▶ _TASK PROMPT_
Copy out once more, exactly, the line with "For every layout" and all the lines after it, up to the last line of the data.

▶ _INPUT_

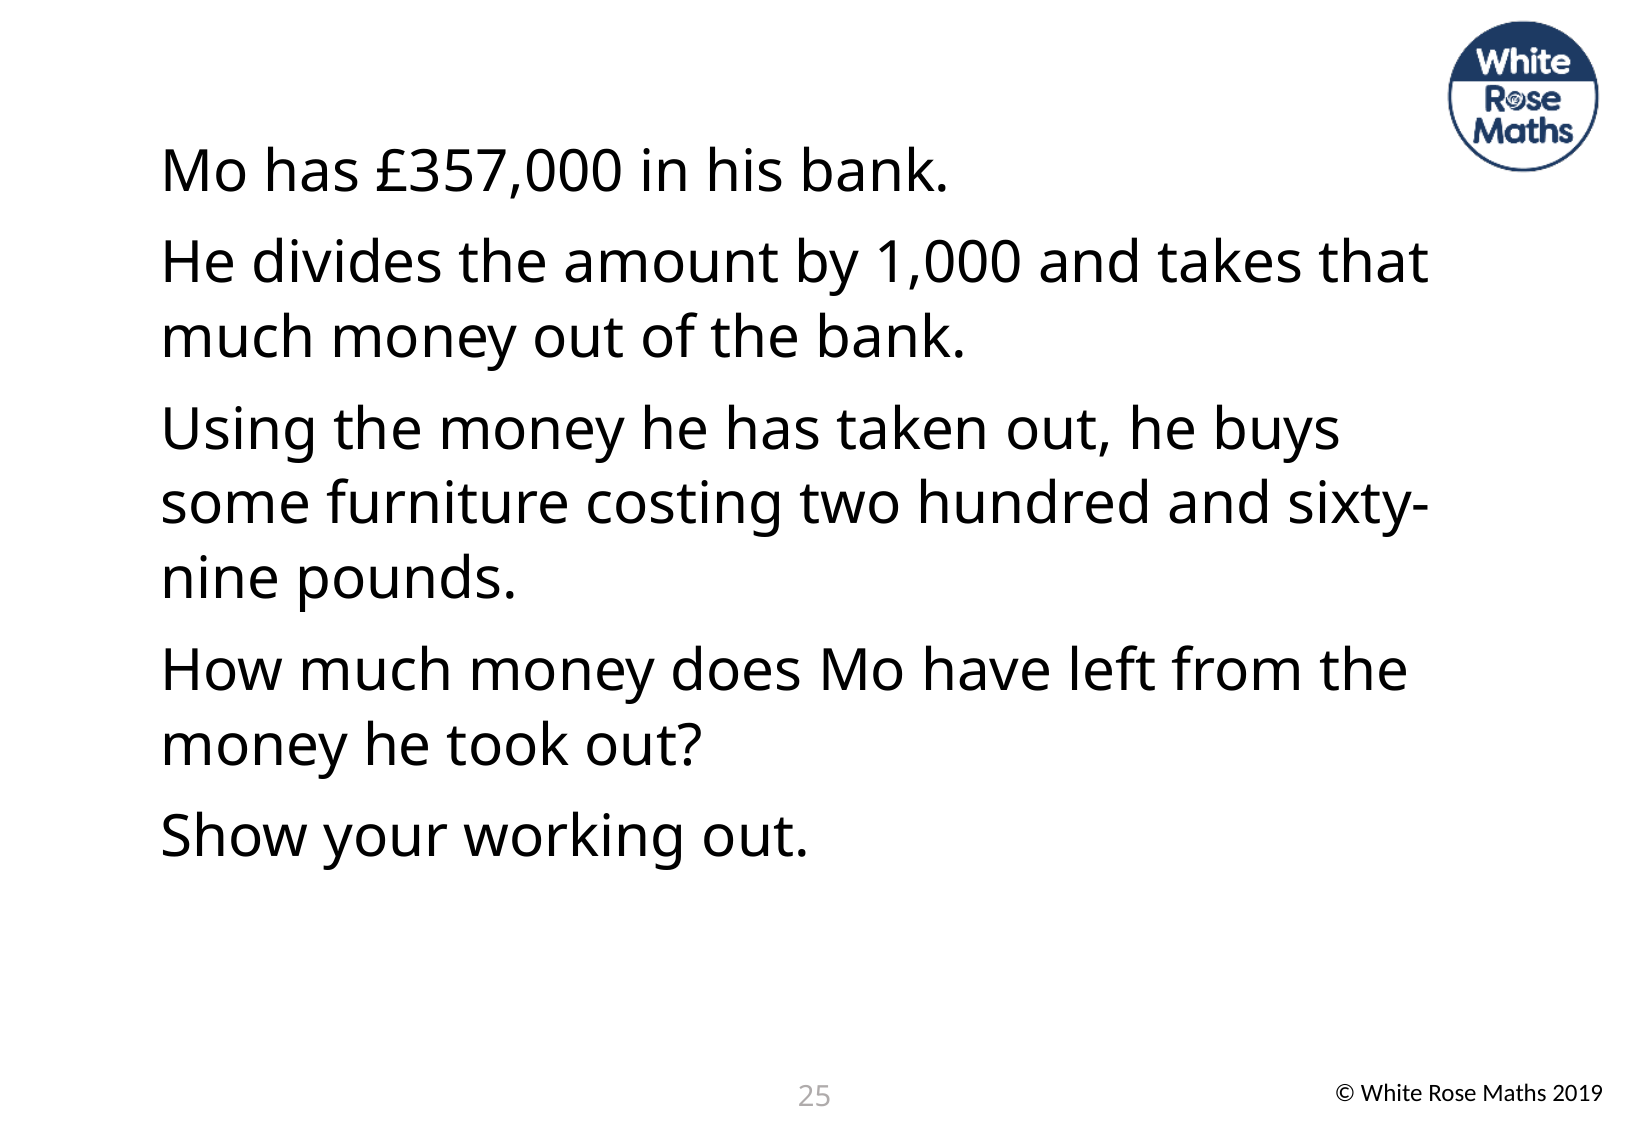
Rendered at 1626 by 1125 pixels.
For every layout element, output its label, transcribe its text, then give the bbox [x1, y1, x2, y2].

text_box Mo has £357,000 in his bank. He divides the amount by 1,000 and takes that much money out of the bank. Using the money he has taken out, he buys some furniture costing two hundred and sixty-nine pounds. How much money does Mo have left from the money he took out? Show your working out. [145, 120, 1468, 876]
slide_number 25 [776, 1069, 854, 1125]
picture [1444, 17, 1602, 175]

▶ _ANSWER FOR THIS EXERCISE_
For every layout element, output its label, transcribe its text, then give the bbox [x1, y1, x2, y2].

text_box Mo has £357,000 in his bank. He divides the amount by 1,000 and takes that much money out of the bank. Using the money he has taken out, he buys some furniture costing two hundred and sixty-nine pounds. How much money does Mo have left from the money he took out? Show your working out. [145, 120, 1468, 876]
slide_number 25 [776, 1069, 854, 1125]
picture [1444, 17, 1602, 175]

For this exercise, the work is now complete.